Амфитеатров заявил, что получил многочисленные свидетельства нетрадиционной сексуальной ориентации композитора после личного разговора со знакомыми Чайковского. При этом утверждалось, что чаще всего он заводил романтические отношения с молодыми юношами, и отношения эти нередко были платоническими.
Этим также могла объясняться неудачная женитьба на Антонине Милюковой. Муж и жена прожили в одном доме всего 6 недель, после чего Чайковский уехал в Швейцарию и, если судить по письмам, даже хотел топиться. В своей корреспонденции композитор подчеркивает, что страстное желание отца видеть его женатым стало одной из причин заключения неудачного союза.
Известно также, что Чайковский планировал свадьбу с французской певицей Дезире Арто. Она не состоялась по банальной причине — Арто выскочила замуж за другого.
В 1995 году исследователь Валерий Соколов опубликовал статью, в которой приводились письма Петра Ильича его брату Модесту без купюр. Эта работа вышла в официальном альманахе дома-музея Чайковского в Клину, где и находится значительная часть корреспонденции русского композитора. Оказалось, что в советское время были отредактированы в нужном идеологическом ключе более 200 писем.
В своей работе Соколов восполняет некоторые из этих пробелов и приводит, в частности, такое послание Чайковского Модесту: «Только ты один, Модя, во всем мире можешь вполне понять испытанные мною вчера чувства. От скуки, несносной апатии я согласился на увещания Николая Львовича познакомиться с одним очень милым юношей из крестьянского сословия, служащего в лакеях.
Rendezvous было назначено на Никитском бульваре. У меня целый день сладко ныло сердце, ибо я очень расположен в настоящую минуту безумно влюбиться в кого-нибудь. Приходим на бульвар, знакомимся и я влюбляюсь мгновенно, как Татьяна в Онегина. Его лицо и его фигура — un rive (как во сне), воплощение сладкой мечты».
Эти письма обнажают тяжелую внутреннюю борьбу Чайковского с тем, что он считал постыдным пороком, «величайшей и непреодолимейшей преградой к счастию». В письмах к брату композитор признается, что к своей жене испытывал самое настоящее отвращение, и описывает свои знакомства с молодыми людьми.

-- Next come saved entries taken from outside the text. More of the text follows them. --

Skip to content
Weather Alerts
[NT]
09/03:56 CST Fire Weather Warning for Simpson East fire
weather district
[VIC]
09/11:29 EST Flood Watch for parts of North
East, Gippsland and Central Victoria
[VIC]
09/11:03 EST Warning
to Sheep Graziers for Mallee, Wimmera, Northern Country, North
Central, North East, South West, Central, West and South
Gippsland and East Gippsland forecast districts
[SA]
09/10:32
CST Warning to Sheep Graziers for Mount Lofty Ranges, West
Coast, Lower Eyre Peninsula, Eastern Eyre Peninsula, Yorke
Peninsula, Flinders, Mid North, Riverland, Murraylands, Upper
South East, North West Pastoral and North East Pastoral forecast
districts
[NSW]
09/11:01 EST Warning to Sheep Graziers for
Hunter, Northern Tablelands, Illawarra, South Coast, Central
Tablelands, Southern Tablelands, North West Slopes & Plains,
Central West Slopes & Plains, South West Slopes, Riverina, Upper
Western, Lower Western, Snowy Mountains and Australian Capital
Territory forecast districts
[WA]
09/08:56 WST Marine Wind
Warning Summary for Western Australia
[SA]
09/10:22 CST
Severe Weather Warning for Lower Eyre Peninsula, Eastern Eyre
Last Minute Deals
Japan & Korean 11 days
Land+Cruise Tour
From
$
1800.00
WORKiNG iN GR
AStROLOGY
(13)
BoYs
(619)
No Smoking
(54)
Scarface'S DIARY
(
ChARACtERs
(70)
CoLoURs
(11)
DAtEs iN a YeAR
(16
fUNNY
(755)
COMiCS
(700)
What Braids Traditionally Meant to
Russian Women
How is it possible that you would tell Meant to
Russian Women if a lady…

Эти послания рисуют образ человека, который ценой невероятных внутренних усилий пытается бороться с собой, но безуспешно. Между строк читается тонкий психологизм. Чего стоит отрывок, пронизанный маленькой, но острой, настоящей драмой влюбленности: «Он садится рядом со мной на диван, снимает перчатки… и … и о ужас? Руки, ужасные руки, маленькие, с маленькими ногтями, слегка обкусанными, и с блеском на коже возле ногтей, как у Николая Рубинштейна! Ах, что это был за страшный удар моему сердцу! Что за муку я перенес! Однако он так хорош, так мил, очарователен во всех других отношениях, что с помощью двух рюмок водки я к концу вечера все-таки был влюблен и таял. Испытал хорошие, сладкие минуты, способные помирить со скукой и пошлостью жизни».
Александр Познанский, автор многочисленных работ о Чайковском, опубликованных за рубежом, не сомневается: великий русский композитор был гомосексуалистом. Он пишет о том, что в жизни Петра Ильича царил «культ веселья и развлечений», а жажда новых романтических знакомств не оставляла его ни на минуту.
Психиатр Михаил Буянов, возглавлявший Московскую психотерапевтическую академию, также изучал архивные документы (уже по медицинской части) и пришел к противоположному выводу. При этом он ссылался на материалы, связанные с визитами композитора к светилам психиатрии.
Вероятно, творчество было для Чайковского выходом из душевного кризиса; в своих произведениях он воплощал напряженные драматические концепции, мотивы одиночества и тоски. Недаром так близка ему была «Исповедь» Толстого — муки сомнения, напряженного духовного поиска не оставляли композитора до последних дней.